_Task to carry out_. Below are records to give again exactly; omit each image they contain.

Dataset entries
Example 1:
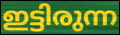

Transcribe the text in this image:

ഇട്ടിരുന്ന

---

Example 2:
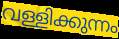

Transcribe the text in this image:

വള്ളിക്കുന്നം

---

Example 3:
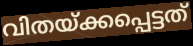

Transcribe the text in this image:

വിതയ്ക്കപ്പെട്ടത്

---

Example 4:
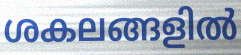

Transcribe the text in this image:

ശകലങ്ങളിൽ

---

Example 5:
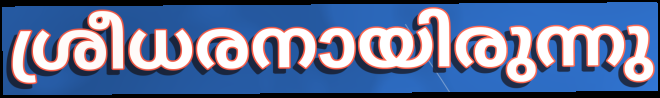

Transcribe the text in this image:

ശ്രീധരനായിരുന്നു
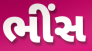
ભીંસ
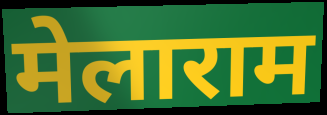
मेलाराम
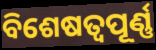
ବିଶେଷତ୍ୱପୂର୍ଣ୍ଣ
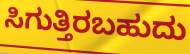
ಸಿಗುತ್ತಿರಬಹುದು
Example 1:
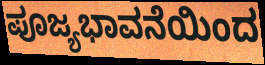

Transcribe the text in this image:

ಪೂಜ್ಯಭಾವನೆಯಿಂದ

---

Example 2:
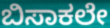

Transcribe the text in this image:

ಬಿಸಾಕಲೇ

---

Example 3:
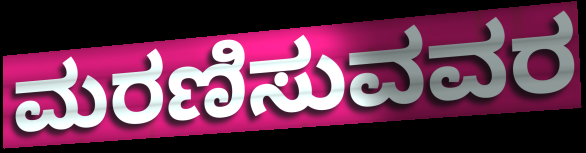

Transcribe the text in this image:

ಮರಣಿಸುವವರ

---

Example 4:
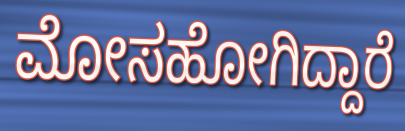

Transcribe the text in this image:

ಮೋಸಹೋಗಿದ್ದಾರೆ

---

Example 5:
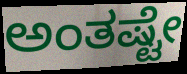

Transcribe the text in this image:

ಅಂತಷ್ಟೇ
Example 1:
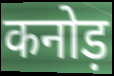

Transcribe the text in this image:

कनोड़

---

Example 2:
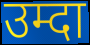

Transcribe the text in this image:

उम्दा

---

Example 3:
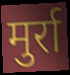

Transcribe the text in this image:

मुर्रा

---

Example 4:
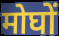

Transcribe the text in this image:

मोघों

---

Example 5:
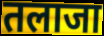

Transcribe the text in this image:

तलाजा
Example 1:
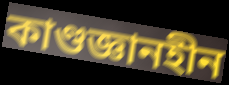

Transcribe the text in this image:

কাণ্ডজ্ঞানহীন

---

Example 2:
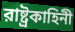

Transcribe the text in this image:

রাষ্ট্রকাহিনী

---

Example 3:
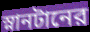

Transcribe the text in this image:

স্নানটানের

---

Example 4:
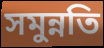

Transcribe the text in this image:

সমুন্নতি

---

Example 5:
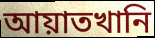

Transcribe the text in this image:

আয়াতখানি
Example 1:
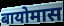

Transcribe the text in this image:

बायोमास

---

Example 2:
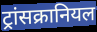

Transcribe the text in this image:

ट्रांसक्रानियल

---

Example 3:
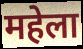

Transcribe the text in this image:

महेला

_Response to this exercise_.
Example 1:

Transcribe the text in this image:

ഇട്ടിരുന്ന

---

Example 2:

Transcribe the text in this image:

വള്ളിക്കുന്നം

---

Example 3:

Transcribe the text in this image:

വിതയ്ക്കപ്പെട്ടത്

---

Example 4:

Transcribe the text in this image:

ശകലങ്ങളിൽ

---

Example 5:

Transcribe the text in this image:

ശ്രീധരനായിരുന്നു
ભીંસ
मेलाराम
ବିଶେଷତ୍ୱପୂର୍ଣ୍ଣ
ಸಿಗುತ್ತಿರಬಹುದು
Example 1:

Transcribe the text in this image:

ಪೂಜ್ಯಭಾವನೆಯಿಂದ

---

Example 2:

Transcribe the text in this image:

ಬಿಸಾಕಲೇ

---

Example 3:

Transcribe the text in this image:

ಮರಣಿಸುವವರ

---

Example 4:

Transcribe the text in this image:

ಮೋಸಹೋಗಿದ್ದಾರೆ

---

Example 5:

Transcribe the text in this image:

ಅಂತಷ್ಟೇ
Example 1:

Transcribe the text in this image:

कनोड़

---

Example 2:

Transcribe the text in this image:

उम्दा

---

Example 3:

Transcribe the text in this image:

मुर्रा

---

Example 4:

Transcribe the text in this image:

मोघों

---

Example 5:

Transcribe the text in this image:

तलाजा
Example 1:

Transcribe the text in this image:

কাণ্ডজ্ঞানহীন

---

Example 2:

Transcribe the text in this image:

রাষ্ট্রকাহিনী

---

Example 3:

Transcribe the text in this image:

স্নানটানের

---

Example 4:

Transcribe the text in this image:

সমুন্নতি

---

Example 5:

Transcribe the text in this image:

আয়াতখানি
Example 1:

Transcribe the text in this image:

बायोमास

---

Example 2:

Transcribe the text in this image:

ट्रांसक्रानियल

---

Example 3:

Transcribe the text in this image:

महेला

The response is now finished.